Cholangitis

Classification according to ICD-10
K83.0	Cholangitis
K80.3- K80.4	Cholangitis with choledocholithiasis
K74.3	Primary biliary cirrhosis. Chronic non-purulent destructive cholangitis
ICD-10 online (WHO version 2019)

Cholangitis , also known as cholangiitis , is inflammation of the bile ducts . This can be triggered by various causes, including blockages of the bile ducts from gallstones , stenoses , tumors or parasite infestation . A distinction is made between acute purulent cholangitis, non-purulent destructive cholangitis and chronic sclerosing cholangitis.

Acute purulent cholangitis

Acute cholangitis usually occurs as a result of an infection when colonized by bacteria , mostly Escherichia coli , Enterococcus or Klebsiella species, more rarely due to mobile, mesophilic aeromonads . As symptoms a unilateral pain occur of the right upper abdomen , fever with chills and jaundice ( jaundice on). The combination of these three symptoms is called Charcot's Trias II and is considered to be evidence (pathognomonic) for acute cholangitis. In the case of severe purulent cholangitis, there are also states of shock , disorders of the central nervous system and impaired renal function . Treatment includes endoscopic interventions in the biliary tract such as ERCP or PTCD , which restore the bile flow, and usually antibiotic treatment, a distinction being made between antibiotic therapy for acute cholangitis and that of secondary cholangitis.
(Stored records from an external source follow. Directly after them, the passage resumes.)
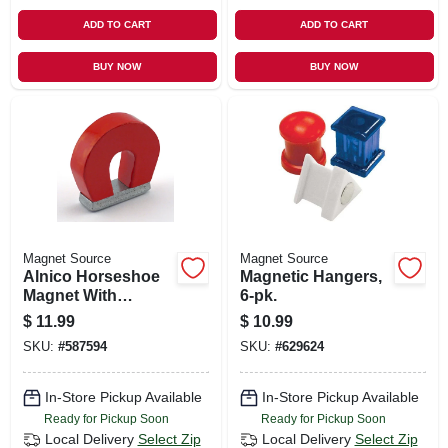
ADD TO CART
ADD TO CART
BUY NOW
BUY NOW
Magnet Source
Magnet Source
Alnico Horseshoe
Magnetic Hangers,
Magnet With
6-pk.
Keeper - 2 Lb. Pull
$
11.99
$
10.99
SKU:
#
587594
SKU:
#
629624
In-Store Pickup Available
In-Store Pickup Available
Ready for Pickup Soon
Ready for Pickup Soon
Local Delivery
Select Zip
Local Delivery
Select Zip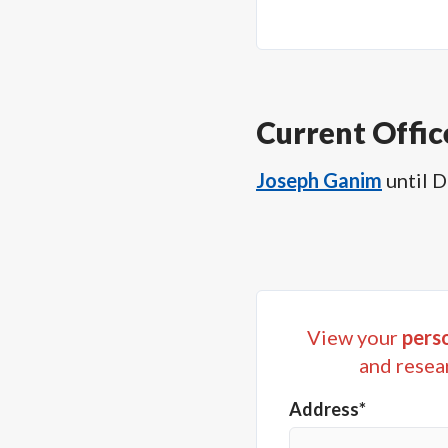
Current Offic
Joseph Ganim
until
D
View your
perso
and resea
Address*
Primary biliary cholangitis (PBC)

The primary biliary cholangitis is also called non-suppurative destructive cholangitis. 95% of those affected are women, with the frequency peak between the ages of 40 and 60. Diagnostically, antimitochondrial antibodies (AMA-M2) are found in the blood of most patients , which is why an autoimmunological genesis is assumed. Clinically, patients are characterized by itching , jaundice, and hypercholesterolemia . Standard therapy is carried out with ursodeoxycholic acid . Later on, patients can only be helped with liver transplants.
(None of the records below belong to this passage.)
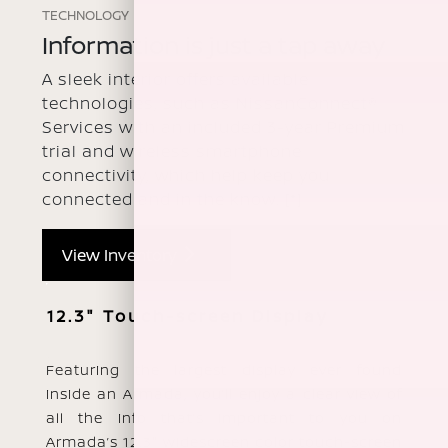
TECHNOLOGY
Information is just a tap away
A sleek interior offers available
technologies, such as NissanConnect®
Services with an included 3-year Premium
trial and wireless smartphone
connectivity, which help keep you
connected and in the know.
[*]
View Inventory
12.3" Touch-screen Display
Featuring the largest display ever found
inside an Armada, you’ll enjoy a clear view of
all the info that’s important to you on
Armada’s 12.3" widescreen color touch-screen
Primary Sclerosing Cholangitis (PSC)

Contrast medium representation of a primarily sclerosing cholangitis

The primary sclerosing cholangitis is a rare biliary tract disease. The cause is not clear. An association with the antigen HLA-B8 was found. The condition affects men twice as often as women. Laboratory diagnosis p- ANCA is found in up to 70% of cases . Often it is also associated with inflammatory bowel diseases such as B. associated with ulcerative colitis . The standard therapy is medicated with ursodeoxycholic acid and therapeutically with ERCP ( biliary stents ). As with destructive cholangitis, a liver transplant is necessary in the end-stage. There is an increased risk of cholangiocellular carcinoma and, in the presence of ulcerative colitis, colon cancer.

literature

J. Worthington, R. Chapman: Primary sclerosing cholangitis. In: Orphanet J Rare Dis. 2006 Oct 24; 1, p. 41. PMID 17062136 , PMC 1636629 (free full text).

Individual proof

^ Marianne Abele-Horn: Antimicrobial Therapy. Decision support for the treatment and prophylaxis of infectious diseases. With the collaboration of Werner Heinz, Hartwig Klinker, Johann Schurz and August Stich, 2nd, revised and expanded edition. Peter Wiehl, Marburg 2009, ISBN 978-3-927219-14-4 , pp. 124-126.

[1] Marianne Abele-Horn: Antimicrobial Therapy. Decision support for the treatment and prophylaxis of infectious diseases. With the collaboration of Werner Heinz, Hartwig Klinker, Johann Schurz and August Stich, 2nd, revised and expanded edition. Peter Wiehl, Marburg 2009, ISBN 978-3-927219-14-4 , pp. 124-126.